Pasaran Jawa dan Penentuan Hari Giling
Di beberapa pabrik, seperti di PG Gondang Winagoen, hari pelaksanaan selamatan giling ditentukan dengan sistem pasaran Jawa, misalnya harus dilakukan pada Jumat Legi atau Selasa Legi. Ini bagian dari kepercayaan lokal bahwa hari-hari tertentu punya energi atau "aura" yang baik untuk memulai sesuatu.
Antara Kepercayaan dan Kehormatan Tradisi
Buat orang Jawa, selamatan itu bukan sekedar seremonial, tapi wujud syukur dan permohonan perlindungan. Dalam konteks pabrik gula, selamatan giling dan manten tebu adalah bentuk komitmen bersama.
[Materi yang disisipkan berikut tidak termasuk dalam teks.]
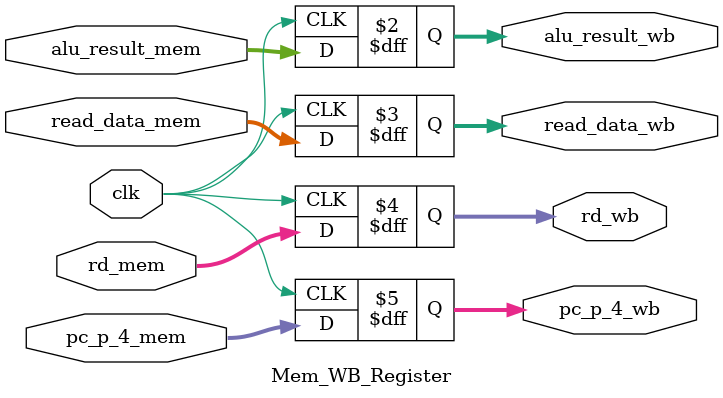
<source format=sv>
`timescale 1ns / 1ps


module Mem_WB_Register(input clk, input logic [31:0] alu_result_mem, input logic [31:0] read_data_mem, input logic [4:0] rd_mem, input logic [31:0] pc_p_4_mem,
output logic [31:0] alu_result_wb, output logic [31:0] read_data_wb, output logic [4:0] rd_wb, output logic [31:0] pc_p_4_wb
    );


    always_ff @( negedge clk ) begin
        alu_result_wb <= alu_result_mem;
        read_data_wb <= read_data_mem;
        rd_wb <= rd_mem;
        pc_p_4_wb <= pc_p_4_mem;
        
    end
endmodule

</source>
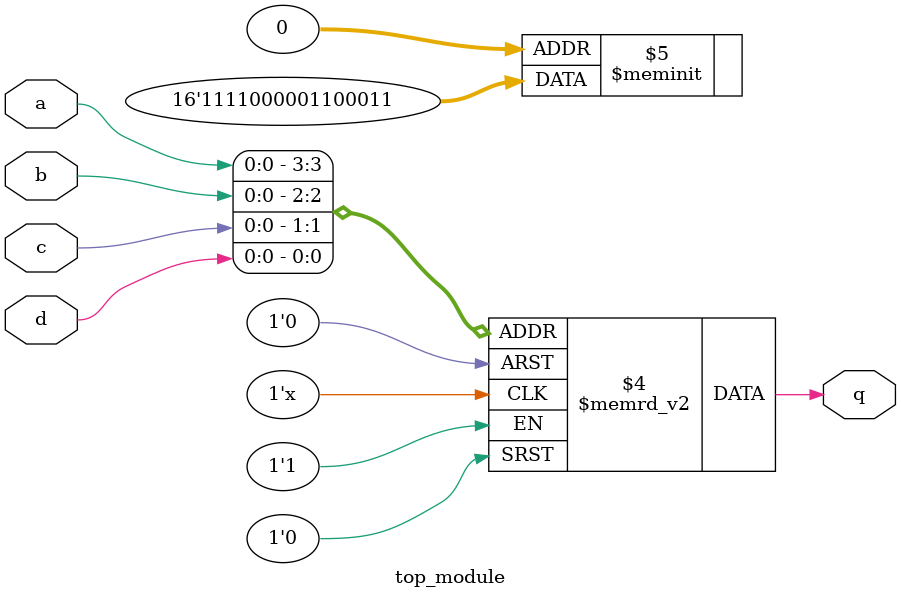
<source format=sv>
module top_module (
        input a, 
        input b, 
        input c, 
        input d,
        output reg q
    );
    
    always @* begin
        case({a,b,c,d})
            4'b0000: q = 1;
            4'b0001: q = 1;
            4'b0100: q = 0;
            4'b0010: q = 0;
            4'b0110: q = 1;
            4'b0001: q = 1;
            4'b0100: q = 0;
            4'b0010: q = 1;
            4'b0111: q = 0;
            4'b0000: q = 0;
            4'b0011: q = 0;
            4'b0101: q = 1;
            4'b1000: q = 0;
            4'b1100: q = 1;
            4'b1001: q = 0;
            4'b1110: q = 1;
            4'b1101: q = 1;
            4'b1111: q = 1;
            default: q = 0;
        endcase
    end
endmodule

</source>
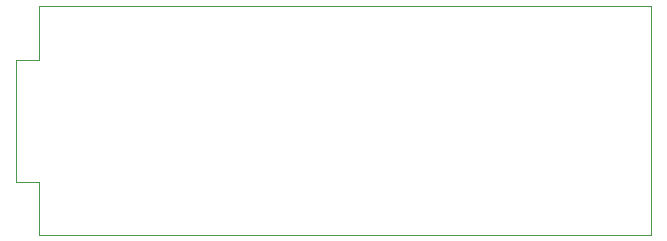
<source format=gm1>
G04 #@! TF.GenerationSoftware,KiCad,Pcbnew,(6.0.7-1)-1*
G04 #@! TF.CreationDate,2022-09-30T10:49:52-04:00*
G04 #@! TF.ProjectId,F405_pill,46343035-5f70-4696-9c6c-2e6b69636164,rev?*
G04 #@! TF.SameCoordinates,Original*
G04 #@! TF.FileFunction,Profile,NP*
%FSLAX46Y46*%
G04 Gerber Fmt 4.6, Leading zero omitted, Abs format (unit mm)*
G04 Created by KiCad (PCBNEW (6.0.7-1)-1) date 2022-09-30 10:49:52*
%MOMM*%
%LPD*%
G01*
G04 APERTURE LIST*
G04 #@! TA.AperFunction,Profile*
%ADD10C,0.040000*%
G04 #@! TD*
G04 APERTURE END LIST*
D10*
X148131966Y-94407903D02*
X148131966Y-74988289D01*
X96311902Y-74988289D02*
X96311902Y-79560946D01*
X94372749Y-79560946D02*
X94372749Y-89923130D01*
X94372749Y-89923130D02*
X96311902Y-89923130D01*
X96311902Y-79560946D02*
X94372749Y-79560946D01*
X96311902Y-89923130D02*
X96311902Y-94407903D01*
X148131966Y-74988289D02*
X96311902Y-74988289D01*
X96311902Y-94407903D02*
X148131966Y-94407903D01*
M02*

</source>
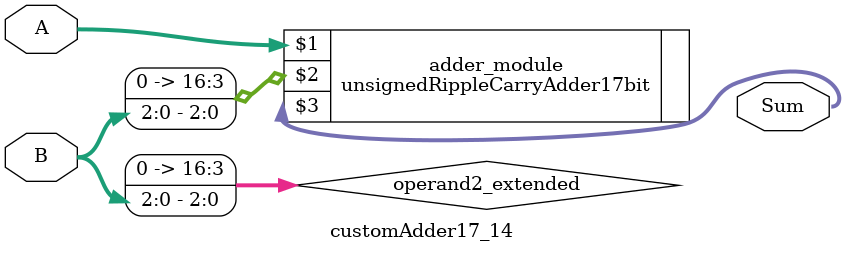
<source format=v>

module customAdder17_14(
                    input [16 : 0] A,
                    input [2 : 0] B,
                    
                    output [17 : 0] Sum
            );

    wire [16 : 0] operand2_extended;
    
    assign operand2_extended =  {14'b0, B};
    
    unsignedRippleCarryAdder17bit adder_module(
        A,
        operand2_extended,
        Sum
    );
    
endmodule
        
</source>
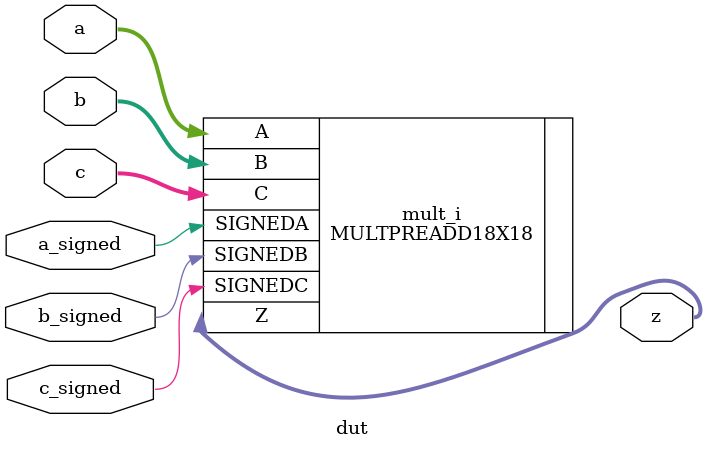
<source format=v>
module dut(
	input a_signed, b_signed, c_signed,
	input [17:0] a, b, c,
	output [35:0] z
);

	MULTPREADD18X18 #(
		.REGINPUTA("BYPASS"),
		.REGINPUTB("BYPASS"),
		.REGINPUTC("BYPASS"),
		.REGOUTPUT("BYPASS"),
		.GSR("DISABLED")
	) mult_i (
		.A(a),
		.B(b),
		.C(c),
		.SIGNEDA(a_signed),
		.SIGNEDB(b_signed),
		.SIGNEDC(c_signed),
		.Z(z)
	);

endmodule

</source>
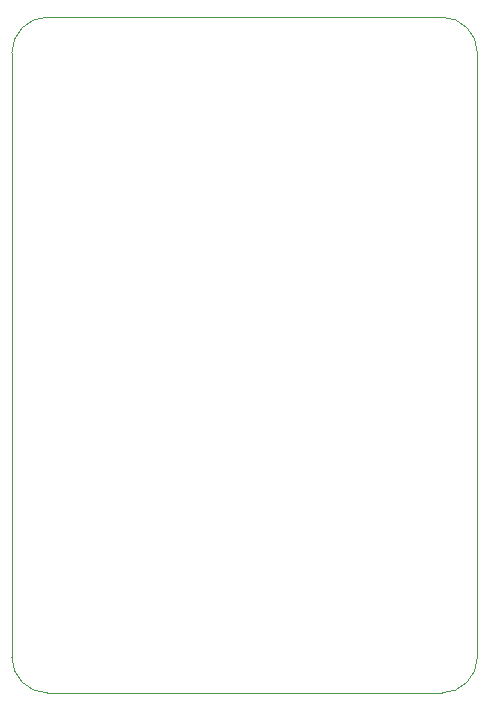
<source format=gbr>
%TF.GenerationSoftware,KiCad,Pcbnew,(5.1.9-0-10_14)*%
%TF.CreationDate,2021-05-04T15:56:22-07:00*%
%TF.ProjectId,fm-streamer,666d2d73-7472-4656-916d-65722e6b6963,rev?*%
%TF.SameCoordinates,Original*%
%TF.FileFunction,Profile,NP*%
%FSLAX46Y46*%
G04 Gerber Fmt 4.6, Leading zero omitted, Abs format (unit mm)*
G04 Created by KiCad (PCBNEW (5.1.9-0-10_14)) date 2021-05-04 15:56:22*
%MOMM*%
%LPD*%
G01*
G04 APERTURE LIST*
%TA.AperFunction,Profile*%
%ADD10C,0.050000*%
%TD*%
G04 APERTURE END LIST*
D10*
X149400000Y-117000000D02*
G75*
G02*
X146400000Y-120000000I-3000000J0D01*
G01*
X113000000Y-120000000D02*
G75*
G02*
X110000000Y-117000000I0J3000000D01*
G01*
X110000000Y-65800000D02*
G75*
G02*
X113000000Y-62800000I3000000J0D01*
G01*
X146400000Y-62800000D02*
G75*
G02*
X149400000Y-65800000I0J-3000000D01*
G01*
X149400000Y-65800000D02*
X149400000Y-117000000D01*
X110000000Y-117000000D02*
X110000000Y-65800000D01*
X146400000Y-120000000D02*
X113000000Y-120000000D01*
X113000000Y-62800000D02*
X146400000Y-62800000D01*
M02*

</source>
Bukan karena percaya takhayul semata, tapi karena ingin memulai musim giling dengan penuh kesiapan dan rasa hormat terhadap alam, masyarakat, dan Sang Pencipta.
Seperti yang dikatakan Pak Sentot Suparno di akhir wawancaranya, "Bukan karena kita percaya mistik atau semacamnya. Ini cuma bentuk keyakinan dan penghormatan aja. Semacam semangat yang dijaga bareng-bareng. Udah kayak harga mati."
Tradisi yang Tetap Relevan
Di tengah modernisasi dan mesin-mesin canggih, tradisi seperti manten tebu dan selamatan giling tetap punya tempat. Ia bukan sekedar nostalgia atau warisan masa lalu, tapi juga bagian dari identitas dan jati diri masyarakat di sekitar pabrik gula. Sebuah cara untuk menjaga harmoni antara manusia, alam, dan Sang Maha Kuasa.